Scan the records for "pixels". Show the matching lines.

Input for this task:
= Beginning of Section =
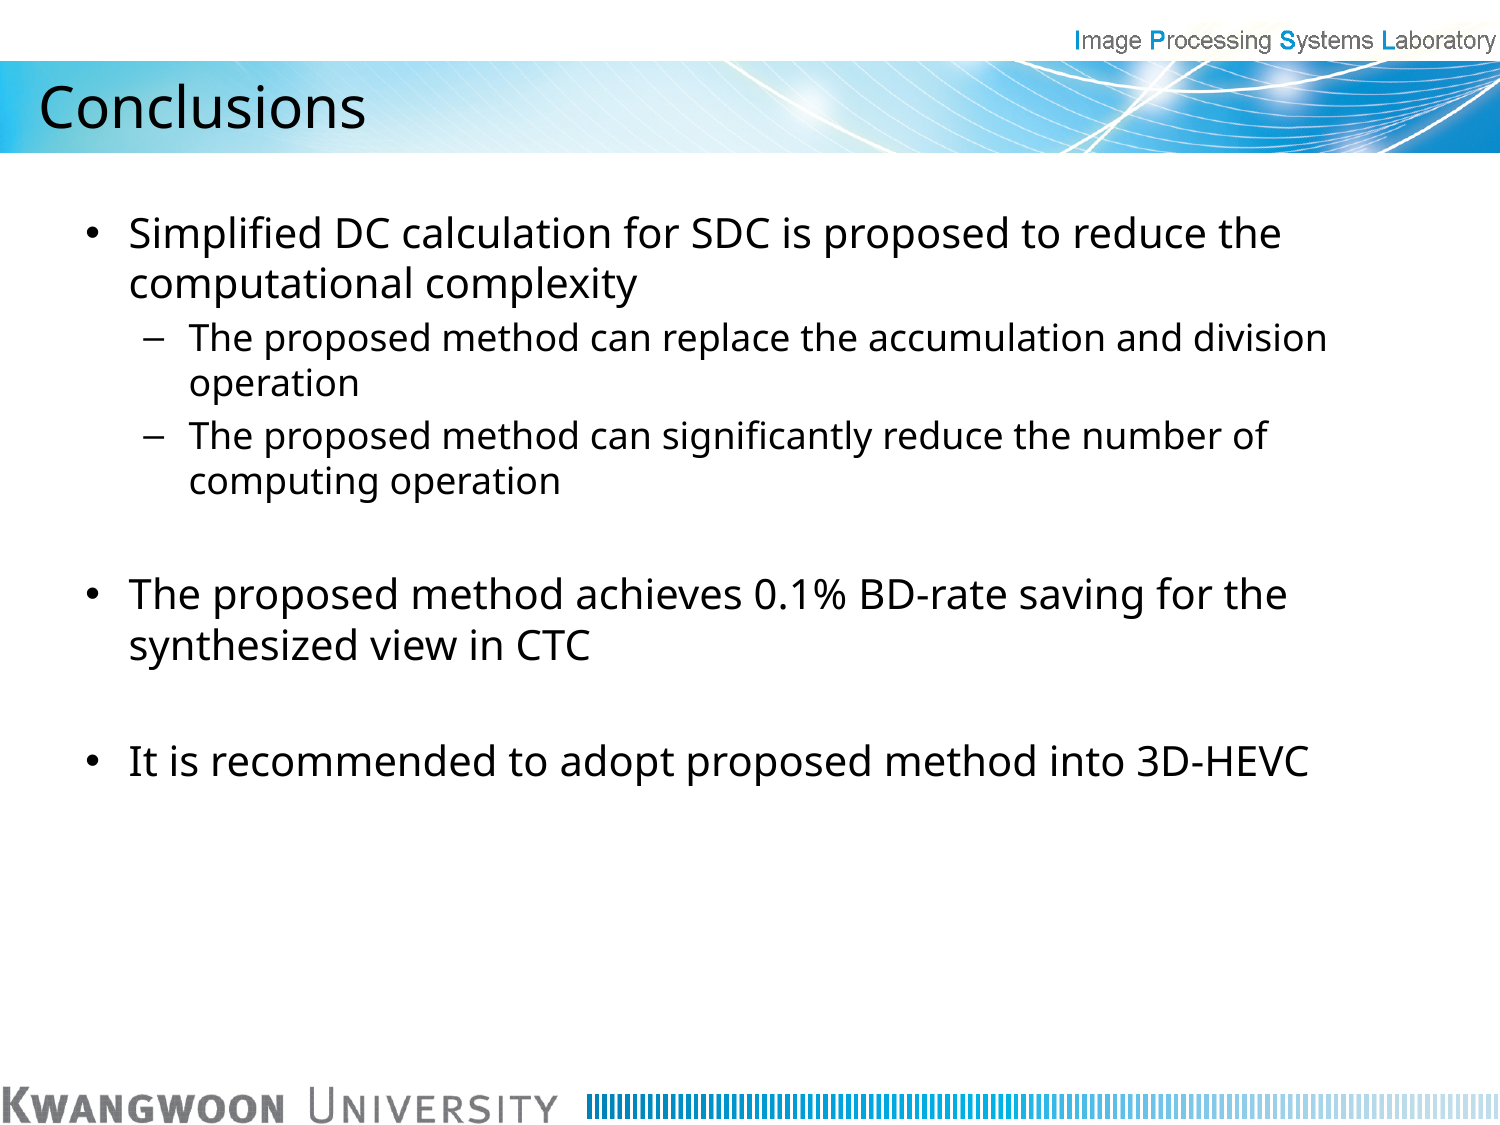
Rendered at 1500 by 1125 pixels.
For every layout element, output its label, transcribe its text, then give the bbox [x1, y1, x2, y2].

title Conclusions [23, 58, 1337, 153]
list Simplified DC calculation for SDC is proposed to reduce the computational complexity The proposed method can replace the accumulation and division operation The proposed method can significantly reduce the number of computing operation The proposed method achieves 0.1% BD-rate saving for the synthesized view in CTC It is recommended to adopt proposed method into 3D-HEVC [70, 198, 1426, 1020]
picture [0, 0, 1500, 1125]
= End of Section =
= Beginning of Section =
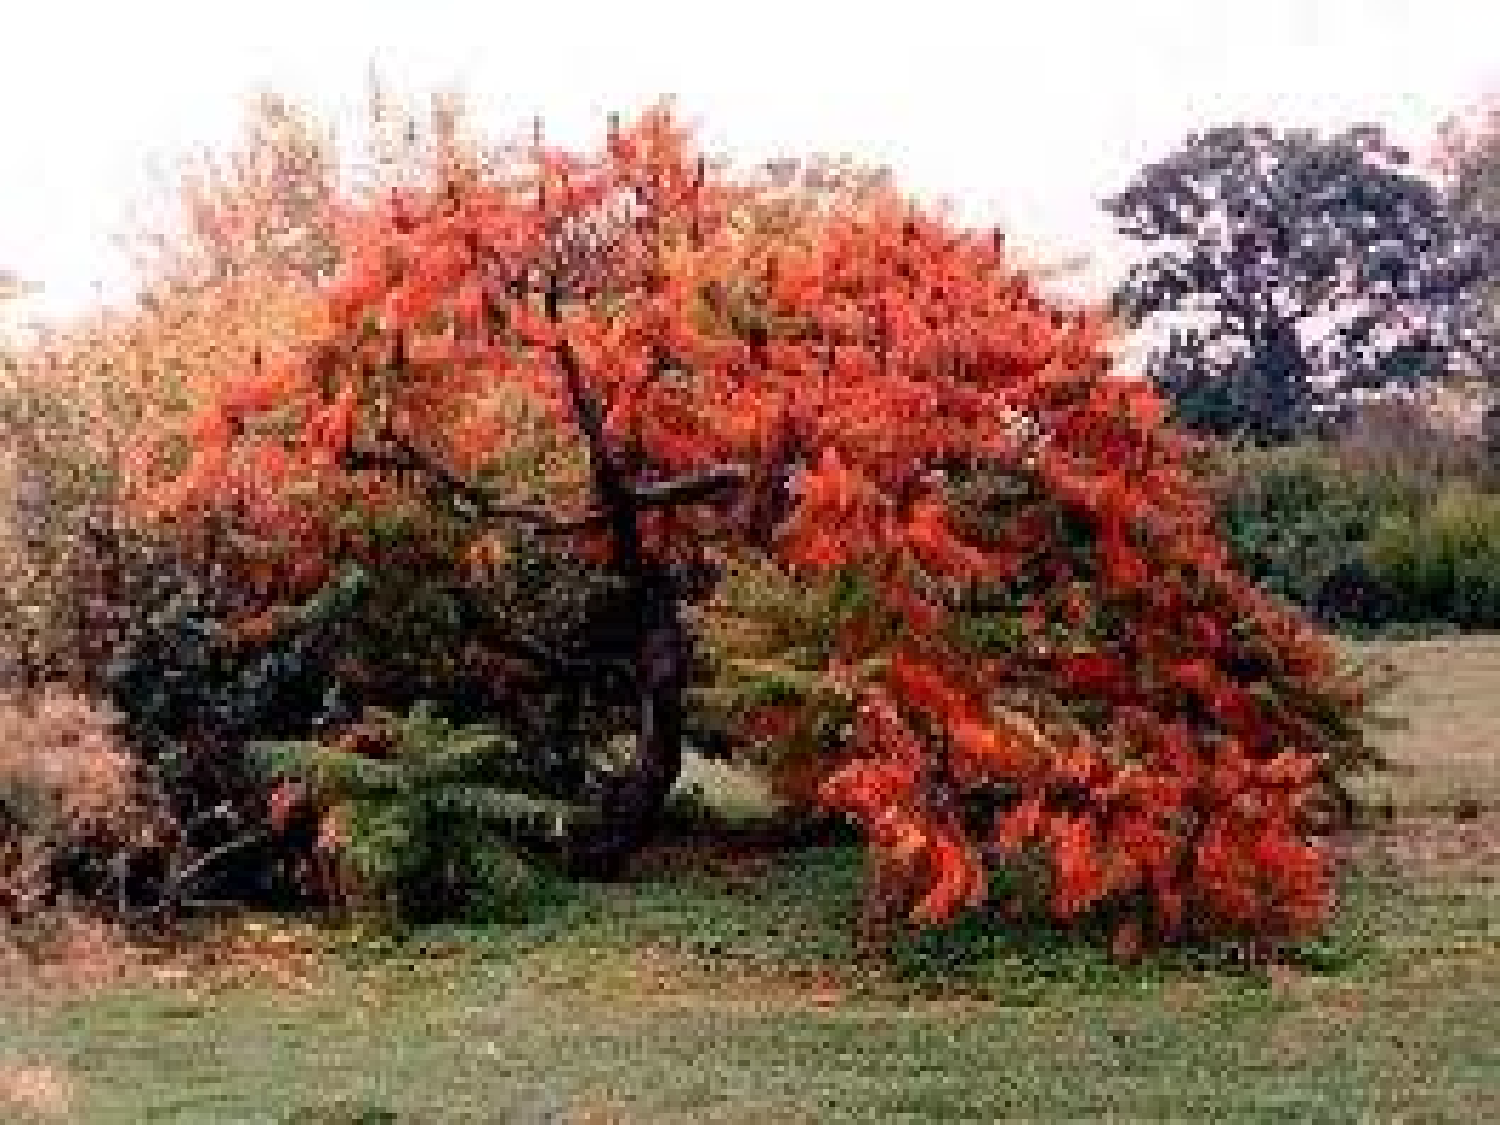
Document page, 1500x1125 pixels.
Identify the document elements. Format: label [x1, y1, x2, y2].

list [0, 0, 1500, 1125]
= End of Section =
Solution to the problem:
Rendered at 1500 by 1125 pixels.
Document page, 1500x1125 pixels.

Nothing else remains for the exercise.